La société avait ainsi annulé en novembre dernier son défilé aux tenues affriolantes, en décalage avec le mouvement #MeToo.
- Les anges -
La griffe, qui incarnait autrefois le glamour, s'est embourbée dans une série de polémiques. Le manque de diversité et l'esprit "femme-objet" lui étaient notamment reprochés. Des critiques d'autant plus vives que d'autres marques comme Savage X Fenty, la griffe de lingerie de la chanteuse Rihanna, ou ThirdLove, qui vend ses soutiens-gorge en ligne, affichent une politique d'inclusivité.
Victoria's Secret s'était imposée dans le monde de la lingerie avec ses "anges", le plus souvent des mannequins en vue, défilant en tenues aguichantes lors d'un show auquel étaient conviées vedettes de la musique et du cinéma.
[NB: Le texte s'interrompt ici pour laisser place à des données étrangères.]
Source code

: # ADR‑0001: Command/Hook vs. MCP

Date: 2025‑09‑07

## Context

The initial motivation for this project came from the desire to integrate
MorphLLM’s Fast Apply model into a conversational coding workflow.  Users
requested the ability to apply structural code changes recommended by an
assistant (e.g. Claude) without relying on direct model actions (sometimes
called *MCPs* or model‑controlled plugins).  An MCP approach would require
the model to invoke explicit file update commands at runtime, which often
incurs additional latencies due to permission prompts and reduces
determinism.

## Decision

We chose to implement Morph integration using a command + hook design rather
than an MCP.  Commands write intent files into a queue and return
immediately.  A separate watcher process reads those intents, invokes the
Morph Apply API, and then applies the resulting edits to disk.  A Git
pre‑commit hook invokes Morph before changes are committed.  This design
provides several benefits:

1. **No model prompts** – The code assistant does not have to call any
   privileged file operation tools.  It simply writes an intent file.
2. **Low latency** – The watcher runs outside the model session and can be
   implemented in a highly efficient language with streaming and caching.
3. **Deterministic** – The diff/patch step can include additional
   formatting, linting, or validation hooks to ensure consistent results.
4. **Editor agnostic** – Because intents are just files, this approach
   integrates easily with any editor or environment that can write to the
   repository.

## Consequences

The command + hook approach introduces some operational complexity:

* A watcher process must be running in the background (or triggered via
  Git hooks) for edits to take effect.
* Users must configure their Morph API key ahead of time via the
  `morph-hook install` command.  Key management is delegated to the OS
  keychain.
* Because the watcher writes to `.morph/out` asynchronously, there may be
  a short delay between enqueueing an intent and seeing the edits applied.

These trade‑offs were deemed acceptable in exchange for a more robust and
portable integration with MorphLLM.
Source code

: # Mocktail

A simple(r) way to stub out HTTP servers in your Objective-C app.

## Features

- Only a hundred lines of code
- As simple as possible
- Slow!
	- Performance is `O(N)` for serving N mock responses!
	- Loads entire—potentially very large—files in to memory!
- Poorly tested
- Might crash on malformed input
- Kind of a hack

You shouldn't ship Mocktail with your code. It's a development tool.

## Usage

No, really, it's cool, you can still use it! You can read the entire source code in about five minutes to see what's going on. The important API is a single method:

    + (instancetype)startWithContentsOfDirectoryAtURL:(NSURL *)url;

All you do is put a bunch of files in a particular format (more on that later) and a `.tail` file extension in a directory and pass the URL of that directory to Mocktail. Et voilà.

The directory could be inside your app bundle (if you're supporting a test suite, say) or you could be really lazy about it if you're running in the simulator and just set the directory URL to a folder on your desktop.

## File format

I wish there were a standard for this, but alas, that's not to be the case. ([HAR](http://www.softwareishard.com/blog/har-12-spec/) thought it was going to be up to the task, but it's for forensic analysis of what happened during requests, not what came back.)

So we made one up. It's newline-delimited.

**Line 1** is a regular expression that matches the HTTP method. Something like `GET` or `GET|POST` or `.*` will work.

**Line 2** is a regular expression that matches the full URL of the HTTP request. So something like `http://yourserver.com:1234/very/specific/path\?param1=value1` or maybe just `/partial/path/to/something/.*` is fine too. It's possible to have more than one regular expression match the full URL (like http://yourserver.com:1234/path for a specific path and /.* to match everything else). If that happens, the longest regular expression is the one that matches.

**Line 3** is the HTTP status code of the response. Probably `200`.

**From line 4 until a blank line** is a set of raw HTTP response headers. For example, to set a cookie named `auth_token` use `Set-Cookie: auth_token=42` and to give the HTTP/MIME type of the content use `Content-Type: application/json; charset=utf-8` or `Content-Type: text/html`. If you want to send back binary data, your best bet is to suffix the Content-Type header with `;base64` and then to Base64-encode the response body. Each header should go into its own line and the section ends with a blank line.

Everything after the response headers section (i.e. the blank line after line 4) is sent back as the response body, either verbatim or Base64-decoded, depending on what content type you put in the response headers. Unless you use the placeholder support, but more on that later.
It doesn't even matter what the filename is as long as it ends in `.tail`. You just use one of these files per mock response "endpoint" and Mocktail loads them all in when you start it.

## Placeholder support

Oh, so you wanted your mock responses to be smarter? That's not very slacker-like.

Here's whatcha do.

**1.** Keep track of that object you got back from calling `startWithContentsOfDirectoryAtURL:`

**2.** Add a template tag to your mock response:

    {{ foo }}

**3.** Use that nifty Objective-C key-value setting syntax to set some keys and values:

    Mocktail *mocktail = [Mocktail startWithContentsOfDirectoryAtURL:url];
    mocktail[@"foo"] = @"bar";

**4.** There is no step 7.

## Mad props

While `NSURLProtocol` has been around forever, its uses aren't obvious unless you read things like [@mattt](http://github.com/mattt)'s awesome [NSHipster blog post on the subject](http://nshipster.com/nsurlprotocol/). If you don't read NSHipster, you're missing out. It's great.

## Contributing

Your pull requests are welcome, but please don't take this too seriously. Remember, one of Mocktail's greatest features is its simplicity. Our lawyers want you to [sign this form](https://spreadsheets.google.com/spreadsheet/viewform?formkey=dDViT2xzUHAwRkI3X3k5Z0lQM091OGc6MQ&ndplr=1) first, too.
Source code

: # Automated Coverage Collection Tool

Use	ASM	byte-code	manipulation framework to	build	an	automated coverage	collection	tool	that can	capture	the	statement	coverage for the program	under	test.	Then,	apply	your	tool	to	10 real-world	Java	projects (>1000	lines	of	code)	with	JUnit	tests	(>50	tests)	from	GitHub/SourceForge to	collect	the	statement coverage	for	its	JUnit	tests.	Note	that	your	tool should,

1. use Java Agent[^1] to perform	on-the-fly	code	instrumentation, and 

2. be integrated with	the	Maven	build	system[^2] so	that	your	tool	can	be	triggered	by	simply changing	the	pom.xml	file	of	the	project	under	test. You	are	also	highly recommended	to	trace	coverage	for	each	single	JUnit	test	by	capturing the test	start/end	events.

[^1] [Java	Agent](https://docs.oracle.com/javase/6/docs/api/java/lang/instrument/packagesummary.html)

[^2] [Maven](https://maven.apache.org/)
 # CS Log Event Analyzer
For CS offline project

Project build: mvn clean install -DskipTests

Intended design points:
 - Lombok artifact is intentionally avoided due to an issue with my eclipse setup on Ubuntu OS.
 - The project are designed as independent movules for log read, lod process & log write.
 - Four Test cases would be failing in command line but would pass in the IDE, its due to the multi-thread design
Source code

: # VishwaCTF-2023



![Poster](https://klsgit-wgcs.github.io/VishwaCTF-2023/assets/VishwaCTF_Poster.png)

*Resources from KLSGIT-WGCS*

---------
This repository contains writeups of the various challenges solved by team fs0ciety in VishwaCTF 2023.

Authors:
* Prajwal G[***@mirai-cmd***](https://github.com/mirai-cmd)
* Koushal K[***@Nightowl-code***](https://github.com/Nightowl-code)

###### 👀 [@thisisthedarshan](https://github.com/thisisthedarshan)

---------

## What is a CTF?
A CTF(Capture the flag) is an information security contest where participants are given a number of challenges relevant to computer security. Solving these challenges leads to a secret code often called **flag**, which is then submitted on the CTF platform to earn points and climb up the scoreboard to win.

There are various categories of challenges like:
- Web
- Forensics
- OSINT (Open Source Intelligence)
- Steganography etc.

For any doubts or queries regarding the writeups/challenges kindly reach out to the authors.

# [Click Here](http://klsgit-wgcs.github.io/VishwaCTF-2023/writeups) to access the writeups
Les mannequins brésiliens Gisèle Bundchen et Adriana Lama, la Britannique Naomi Campbell ou encore l'Américaine Tyra Banks étaient des visages récurrents.
Sous le feu des critiques et pour faire oublier des déclarations transphobes et grossophobes de son directeur marketing, Victoria's Secret a dévoilé en début d'année des mannequins de toutes les couleurs et de différentes tailles.
Mais un peu trop tard. Les ventes s'étaient déjà effondrées, tandis que l'action du groupe a été divisée par 4 depuis son pic en 2015.
"La vente de la majorité du capital est une admission tacite que Victoria's Secret n'est plus dans l'air du temps", estime Neil Saunders, expert au cabinet GlobalData. "La marque était dans une impasse", ajoute-t-il.
"Nous pensons que la séparation de Victoria's Secret Lingerie, Victoria's Secret Beauty et PINK en une société privée constitue le meilleur moyen de ramener leurs activités à leurs niveaux historiques de rentabilité et de croissance", a commenté M. Wexner dans un communiqué.
L Brands prévoit d'utiliser l'argent de la cession des parts de Victoria's Secret pour réduire sa dette.
En changeant de propriétaire, Victoria's Secret devrait également changer de stratégie, à l'image de la marque Abercrombie & Fitch qui appartenait aussi à L Brands avant de devenir une société indépendante.
L'expert Neil Saunders anticipe un retour vers des soutiens-gorge et sous-vêtements plus adaptés à la vie des femmes actives et un marketing incitant les femmes à accepter leur corps.
"Nous nous attendons à plus d'authenticité, à des sous-vêtements moins érotisés et plus en accord avec la façon de penser de la majorité des consommateurs", avance M. Saunders.
Le fonds Sycamore est réputé pour lancer des cures d'austérité drastiques, marquées par des cessions d'actifs et des suppressions d'emplois, dans les entreprises qu'il rachète. Ce furent le cas avec le groupe textile Nine West en 2017 et la chaîne d'articles de bureau Staples en 2018.
L Brands va garder en revanche le contrôle de la chaîne de magasins de produits de soins Bath & Body Works, qui est devenue la principale source de bénéfices de l'entreprise ces dernières années.